介護がさまざまな社会問題を引き起こしている。「認知症」の親に、そして子供たちに、今何が起こっているのか。作家・山藤章一郎氏が見た介護の現実とは……。山藤氏が報告する。
* * *
54歳の男は86歳の母の首を絞めて殺した。ついで、おのれの首、胸などを包丁とナイフで切りつけた。だが死ねない。
京都〈桂川〉の河原、目前のクスノキにロープをかけ、首を吊った。それでも死ねない。早朝、散歩人に発見された。公判で男は陳述した。
「(母は)ぼくの姿が見えないと名前を呼ぶのです。呼んではこちらへ寄ってくるのです。12月の後半ぐらいから夜のトイレに起きたときに、ぼくの寝間に来てはここへ入るといい出すのです。
仕方がありませんので、おふくろと一緒に抱き合って寝ました。そういう状態が続きました。……ぼくが台所で食事の用意をしていると、母は私を呼び、赤ん坊のようにハイハイをし、私の所に寄ってくるのです。
それがかわいくてかわいくてなりませんでした。そして抱きあげると、にこっと喜ぶのです。で、抱いてやると、強く抱き返してくれるのです」
京都市伏見区の〈承諾殺人〉事件の母子である。
男は勤めを断続させながら、長く母の介護をし、4畳半と6畳、3万円のアパートに住んでいた。「まだ働ける」「失業保険がある」という理由で生活保護の申請を却下された。
カードローンが借りられる限度の25万円に達し、命の瀬戸際に追い込まれた。手許に7000円。ふたりで一緒に死ぬと決めた。
前夜「明日で終わりやで」と母に言い聞かせ、コンビニのパンとジュースを、最後の朝の食事とした。「どこへ行きたい?」「人の多いとこがええなあ」。

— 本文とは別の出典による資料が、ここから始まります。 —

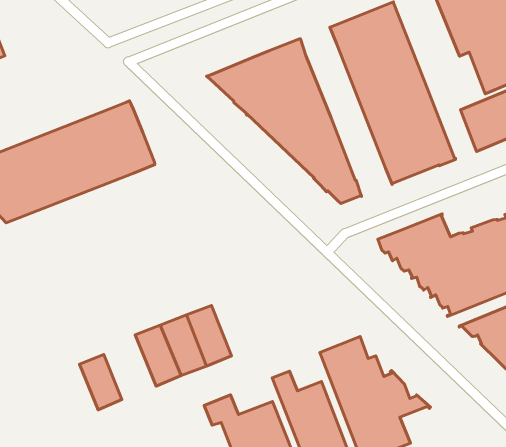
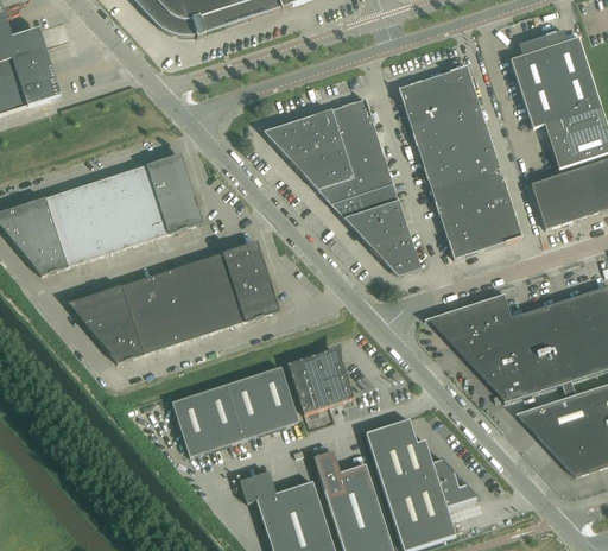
building: none -> [68,241,279,362]
building: none -> [287,350,354,414]
building: none -> [254,366,299,430]
building: [80,354,122,410] -> none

昔、父もいて家族が元気だったころ、買い物に出た〈新京極〉〈河原町〉へ行くことにした。一家の家業は〈堀川通り〉の京友禅の染めだった。
母を車椅子に乗せ、京阪電車で京都三条に向かう。25分ひとり300円の死出の旅である。車椅子の母を押して夜まで鴨川のほとりと繁華街をさまよい歩いた。10時になった。だが、行くところはない。
「もう家には帰られへんのやで」息子は母に説いた。電車でアパートの近くまで戻り、〈桂川〉の橋の脇から土手に出た。今日一日ずいぶんと歩いた。息子は母に話しかける。「もうええか」「最後やで」「すまんな」「ごめんよ」「寒うないか」。
最終陳述で、息子は自筆の書面を提出した。
「母は目が覚めると私を目で追い、夜は私がベッドに入り、添い寝をし、抱きしめてやるとよく眠る。食事の用意で姿が見えないとハイハイを覚えた赤ん坊のように四つんばいで、やってきます。抱きあげて、ハグハグすればもっと強くしろと言い、しばらくそのまま抱いてやると話しかけてくれます。母が子供に戻って行くのです」
土手に降りた母子は、川沿いの遊歩道を60メートル行く。クスノキがある。車椅子を覗きこんで息子はいう。「もう生きられへんのやで。ここで終わりや」
母は答える。「そうか。あかんか。……一緒やで。おまえと一緒やで」「すまんな。すまんな」「こっち来い。こっち来い」
手招きされた息子は、母とおでこをごっつんこした。最後の最後の母と子の会話である。